RV Advocates Oppose Washington State Tax
Everybody should chip in to save Washington’s financially challenged state park system, not just RV owners. That’s the contention of just about every major RV club and industry association regarding an effort by legislators in the Evergreen State to compensate for state park budgetary shortfalls by increasing taxes for RV owners.
No one appears to doubt Washington parks need cash. According to the Tacoma Tribune, the parks need about $340 million worth of maintenance work and improvements. The state was forced to abandon several state parks last year because of fiscal problems. And several more might be closed this year.
But if the Senate bill is approved, RV owners would pay a 0.8% excise tax annually on the fair market value of their vehicles beginning Jan. 1, 2004. Under this scenario, the owner of a motorhome valued at $40,000 would pay $320 annually.
“We’re going to resist it to the best of our ability,” said Max Durbin, who chairs the government and legislative affairs committee of the Family Motor Coach Association (FMCA), which is fighting the proposed RV tax along with representatives of the Good Sam Club, the Escapees RV Club, the Recreation Vehicle Industry Association (RVIA) and both the Washington state affiliate and the national office of the Recreation Vehicle Dealers Association (RVDA).

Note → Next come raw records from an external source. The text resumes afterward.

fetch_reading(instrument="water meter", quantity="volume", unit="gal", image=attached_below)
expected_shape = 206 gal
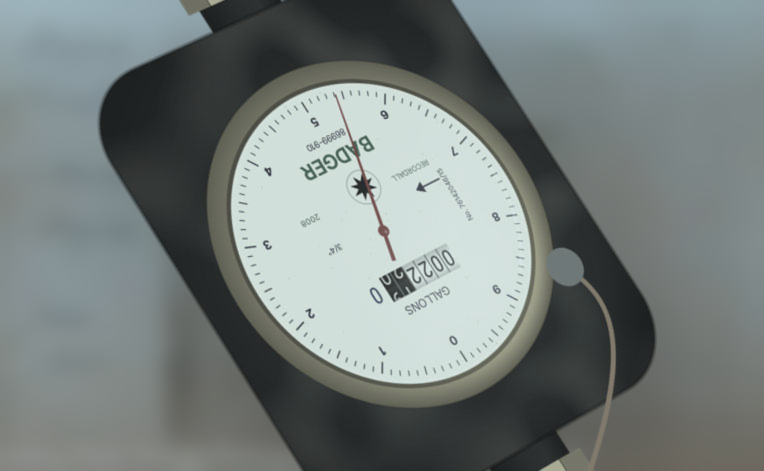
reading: 22195.4 gal
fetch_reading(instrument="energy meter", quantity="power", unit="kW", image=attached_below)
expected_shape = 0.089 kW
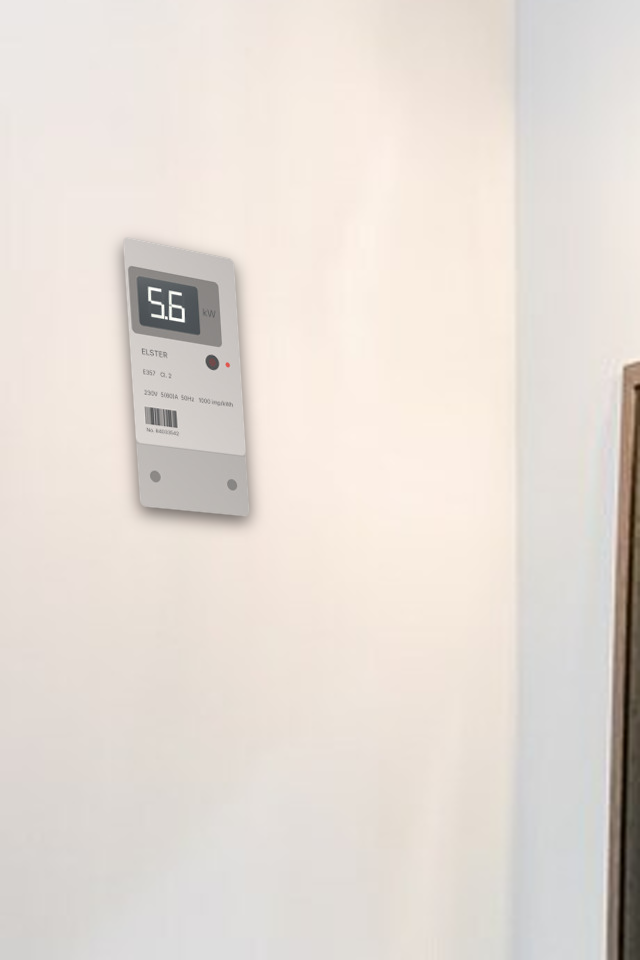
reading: 5.6 kW
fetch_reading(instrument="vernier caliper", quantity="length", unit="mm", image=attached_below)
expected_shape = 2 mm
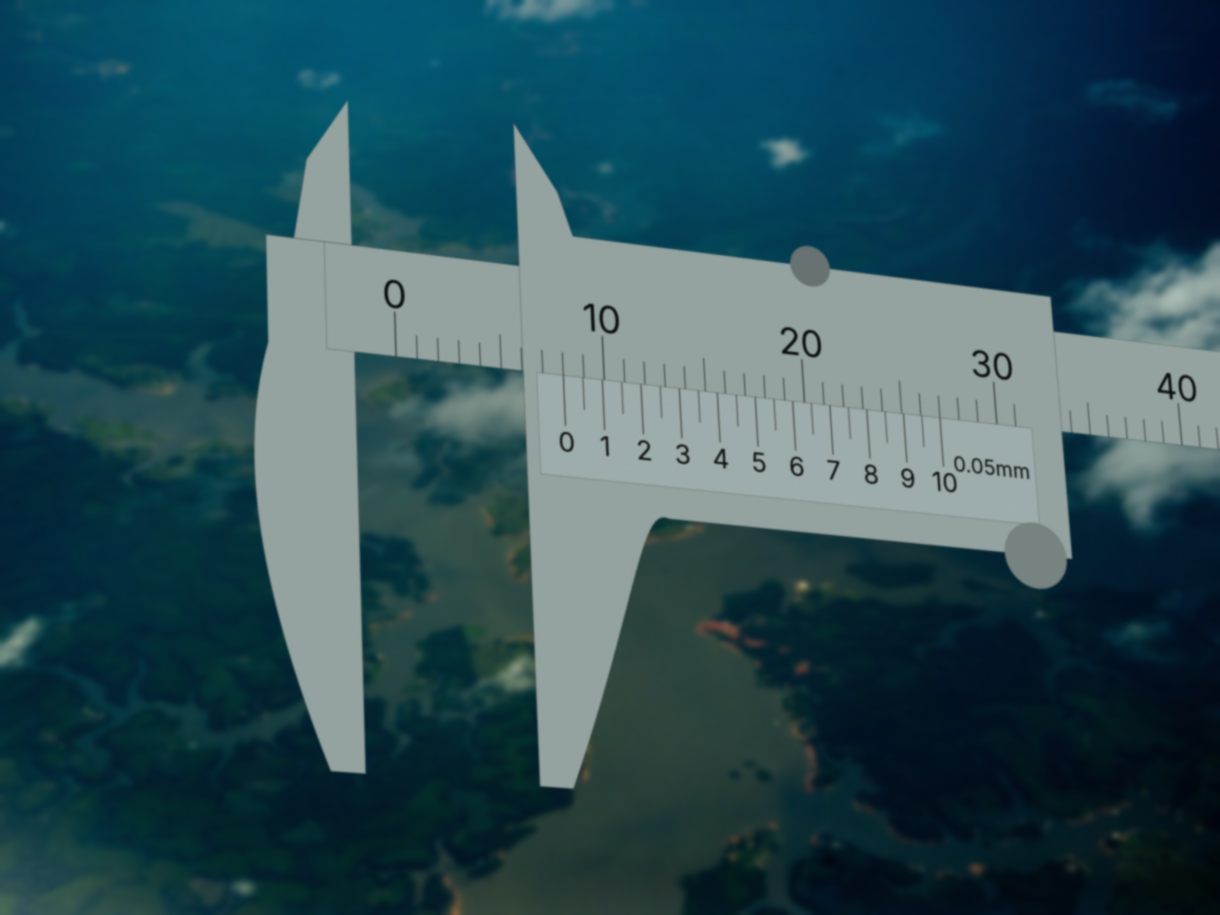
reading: 8.0 mm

“We have no problem with a (state park) user fee,” Durbin added, “but (we would prefer to) have all of the users be involved in it.”
“Raising the usage fees at the gate is really the only fair way to generate the needed revenue,” Washington RVDA President Ron Little contends in a letter to his constituents. Little is president of RVs Northwest in Green Acres, Wash.
Not everyone, however, thinks it’s unfair to have RV owners bail out Washington’s state parks. The Tacoma Tribune, for example, published an editorial noting that “RV owners have been getting something close to a free ride” since a state ballot initiative forced the repeal of the state’s 2.5% motor vehicle excise tax three years.
“In Washington,” the Tacoma Tribune wrote, “the owners of most recreational boats and snowmobiles pay an excise tax. And every other Western state taxes RVs, most of them on the basis of value. Why should this state’s RVs be exempt?”
In concurring with that sentiment, Bob Oke, who chairs the state Senate’s Parks, Fish and Wildlife Committee, conceded in an Associated Press report that the proposed tax will be financed by “a select few.” But he implied that it is only fair because RV owners “are not paying property taxes (on their vehicles) and are not paying taxes for schools.”